You can drive to each waypoint, but it might be easier to find parking once near the first waypoint and walk the rest. You can do the waypoints in any order but the most efficient loop is to do them in the listed order.
Let's get started!
Waypoint A: City Hall
N42 59.458 W71 27.826
Welcome to Manchester! While the mayor probably won't come out to greet you, you will see his parking space, guarded by Gen. John Stark. John Stark was New Hampshire's most famous soldier, fighting in infamous battles at Bennigton and Bunker Hill. He also gave New Hampshire its motto, "Live Free or Die". There is also a park named after Stark at N43 00.873 W71 28.168 with a much larger statue of Gen. Stark, but it's not required to visit as part of this cache. The large building behind you, City Hall Plaza, is the tallest in Northern New England.
Locate the plaque below Stark and find the first word in the top left corner of it. The number of the first word is A.
Waypoint B: Pulaski Park
N42 59.701 W71 27.514
Casimir Pulaski was a revolutionary war hero (especially to Manchester's many Polish immigrants) and "Father of the American Cavalry". Find the statue of him mounted on his horse in this park. The statue of him was placed as part of the WPA Federal Art Project and was created by New Hampshire sculptor Lucien-Hippolyte Gosselin.

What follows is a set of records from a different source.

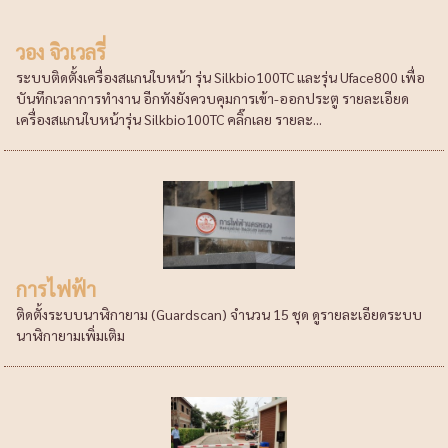
วอง จิวเวลรี่
ระบบติดตั้งเครื่องสแกนใบหน้า รุ่น Silkbio100TC และรุ่น Uface800 เพื่อ
บันทึกเวลาการทำงาน อีกทังยังควบคุมการเข้า-ออกประตู รายละเอียด
เครื่องสแกนใบหน้ารุ่น Silkbio100TC คลิ๊กเลย รายละ...
การไฟฟ้า
ติดตั้งระบบนาฬิกายาม (Guardscan) จำนวน 15 ชุด ดูรายละเอียดระบบ
นาฬิกายามเพิ่มเติม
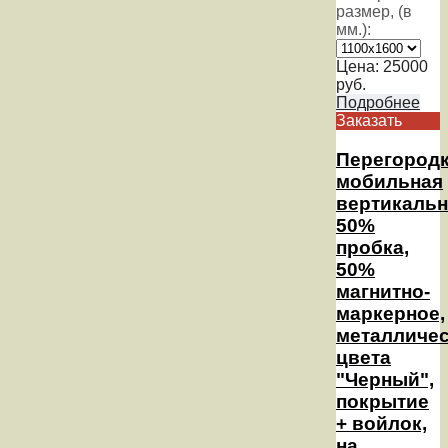
размер, (в
мм.):
Цена:
25000
руб.
Подробнее
Заказать
Перегород
мобильная
вертикальн
50%
пробка,
50%
магнитно-
маркерное,
металличе
цвета
"Черный",
покрытие
+ войлок,
на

There's a (false) urban legend that when a person is sculped on a horse, the number of hooves in the air signifies how the subject died. How many hooves is Pulaski's horse standing on? The number of the answer is B.
Waypoint C: Victory Park
N42 59.541 W71 27.620
This park is home to a World War I memorial as well as a smaller tribute to two locals who were killed in the battle of Iwo Jima. East of the park is the main branch of the Manchester Public Library. To the south is the Manchester Historical Society, which is an excellent place to visit to learn about the area.
Behind and at the bottom of the tall WWI memorial is an opened book, cast in bronze. Lucien-Hippolyte Gosselin also created this impressive monument.
Find the last word on the bottom right of the book to determine C.
Waypoint D: Bronstein Park
N42 59.458 W71 27.370
This park contains the oldest memorial on our tour. It remembers the Spanish-American war and other military campaigns in Puerto Rico, The Phillipines and China from 1898 to 1902.
To find D, determine the year of this memorial's dedication.
Waypoint E: Veterans Memorial Park
N42 59.318 W71 27.718
This park, in the heart of downtown Manchester, is the venue for many civic events. The large (currently dry) fountain in the southeast corner honors men who served in World War II.
One of the four men has his hand tucked into his shirt. To determine E, find the state this statue was forged in.
2: New Hampshire
3: New York
7: New Jersey
Waypoint F: The Millyard
N42 59.499 W71 28.053
You are now entering Manchester's industrial past. At one time Manchester's millyards were the largest in the world. On the way down you may have passed row houses which have now been mostly converted to office space. These buildings used to house the immigrant workers who worked in the mills across the street. No commute for them! The Mill Girl is a symbol of people who made Manchester a productive industial city under difficult working conditions. Many of the mills have been renovated are now the home of hi-tech companies like DEKA Research, where the Segway Human Transporter was born.
Find the plaque behind the Girl and answer the following question to find F. How many women worked in the the mills in 1880?
N42 59.ABC W71 28.DEF
The final coordinates for the small tupperware container are N42 59.ABC W71 28.DEF. To check your answers, A + B + C + D + E + F should be 18. The container might be difficult to access when there is snow on the ground, but still should be possible. It's not in the bushes and you don't need to break down even little doors.
I hope you enjoyed this tour of Manchester and learned something along the way.